You'll be fine if you believe in reincarnation...

On Error Resume Next Life

maze3

old posting, but reddit had Key Value, then moved to what sounds like a few tables which are thing/data, so basically instead of just 1 key/value table, its many more key/value tables

MikeCO10

Southmountain wrote:

what is the best way to get understanding of this table quickly?

There isn't one. There are tools and scripts for most DBs that can create some type of analysis for you, but you really don't need to understand the fields, you need to understand the data. We can all grouse and speculate about the "100s of fields", but let's assume there is a valid reason for them even though I'm hard pressed to come up with one. What type of understanding are you trying to achieve? Data is data and the question is if and where it is used. I'd suspect there could be a lot of drop columns in your future, but that requires a detailed look at your recordset objects in the code that is using the DB. Honestly, it's a flat table so despite the crazy column count, it should be clear to understand. If it has a bunch of relations, that could take a lot of caffeine or alcohol, or both :) What's your scope of work in relation to this monster? Crazy as it seems, the DB could be oddly efficient depending on the use of the data. You know, Select * (perish the thought!) from tablename where id=x is pretty simple, lol. If your task is to clean up and reduce the size of the database, that is one thing. If you're stuck with it, it is what it is and how the data is used is of the utmost importance.

Mark Starr

Understand ‘quickly?’: probably not possible. Step back. Look at the application and the interfaces that update the table.

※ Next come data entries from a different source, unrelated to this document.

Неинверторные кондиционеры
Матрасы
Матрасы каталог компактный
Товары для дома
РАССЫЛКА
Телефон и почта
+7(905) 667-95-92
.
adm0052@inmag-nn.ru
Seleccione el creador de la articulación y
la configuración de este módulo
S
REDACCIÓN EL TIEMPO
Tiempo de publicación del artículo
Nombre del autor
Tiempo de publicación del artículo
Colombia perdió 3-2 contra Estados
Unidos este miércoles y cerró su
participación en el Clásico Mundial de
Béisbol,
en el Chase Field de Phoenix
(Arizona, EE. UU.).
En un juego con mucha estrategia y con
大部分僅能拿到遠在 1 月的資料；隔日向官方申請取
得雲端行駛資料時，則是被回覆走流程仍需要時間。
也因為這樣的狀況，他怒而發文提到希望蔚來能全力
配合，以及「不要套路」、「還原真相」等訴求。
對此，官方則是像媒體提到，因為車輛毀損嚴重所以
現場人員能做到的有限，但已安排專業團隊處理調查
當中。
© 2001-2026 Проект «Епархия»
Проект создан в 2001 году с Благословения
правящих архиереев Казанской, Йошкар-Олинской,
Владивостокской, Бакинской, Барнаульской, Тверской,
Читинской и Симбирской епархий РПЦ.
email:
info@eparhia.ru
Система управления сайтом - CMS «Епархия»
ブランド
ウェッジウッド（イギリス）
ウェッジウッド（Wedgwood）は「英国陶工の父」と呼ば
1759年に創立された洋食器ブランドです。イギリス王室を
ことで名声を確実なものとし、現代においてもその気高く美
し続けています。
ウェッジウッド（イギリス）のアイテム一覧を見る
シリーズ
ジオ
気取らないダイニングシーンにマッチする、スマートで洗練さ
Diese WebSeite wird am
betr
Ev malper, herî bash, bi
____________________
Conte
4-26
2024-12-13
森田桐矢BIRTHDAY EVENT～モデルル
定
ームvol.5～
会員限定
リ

Depending on the database tech, there’ll be a way to search procedures for the table name. Study these procedures. Then (or while doing the above) look at a subset of the data, such as the last day’s worth of records. Good luck. ;)

Time is the differentiation of eternity devised by man to measure the passage of human events. - Manly P. Hall Mark Just another cog in the wheel

craig white 2021

Ooof, that would be nasty to maintain!

Peter Kelley 2021

This mostly applies if it's a relational table. There a lot of excellent responses here, but one topic that I didn't see explicitely mentioned was "Normalization". Normalize the data. You might need to have a sample of data to work(play) with to understand. There are better resources to explain normalization further, and *some* SQL books hit the topic early (the good ones, anyway). Normalization is at the root of what many here have indicated are problems - like too many columns in individual tables! You likely have key fields and data fields repeating all through your data. Even if you can't change the tables, understanding how it isn't normalized will help you understand the data better. (Maybe a future task will let you fix this) > You'll need to understand the domain. It would be great if you have some people that can get you pointed in the best area. It sounds like there is a lot more complexity than can be dealt with quickly. > Maybe there's a program that uses that table that might reveal columns content or purpose? > Review a small sample of data in a dev/work database. > For longer-term goals >try to use the right terms too, especially when consulting your database expert. e.g. It might be habit to say 'fields', but in the relational database world it's a 'column'. Stuff like that will make communication more consistent. > Maintain a group of documents, references for yourself of what you're finding - and share it. > Topics and terms to be familiar with, or review: > the different between a data table versus a reference table > A Many-to-Many relationship and a "Join Table" (sometimes called a "Pin Table" etc. ...but not by me) I didn't intend to write a book here! You have too much to read here already! I wish you success!

englebart

I just saw something similar the other day with additional complications. The developer that inherited was trying to figure out how to make it a little more maintainable by removing some conditions that were nonsensical and others that were just bad hard codes.

englebart

Others have mentioned researching input screens/forms and reports. If you can capture the queries/views/procedures from the database side that are involved that could help out.

Daniel Anderson 2021

I work for a finance institution, and our tables are highly un-normalized with all the problems this incurs. we have many tables with hundreds of columns. But people in finance are used to excel like spreadsheet and they want to see everything at one place. I came to that place with a background in databases and I was horrified and still am. But it is hard to change legacy code AND mentalities. So for better or worse I'm stuck with it. The best advice I can give you: find the queries people/programs make the most often, this often reveal the «subtables» within the big one. Also if you have self join that often indicate two tables (or more) sharing the same table data. Once you have that draw a diagram as if those tables really exist. If you can create views that represent those tables. This way you will better understand the «schema»

Quote:

«Il faut imaginer Sisyphe heureux» Albert Camus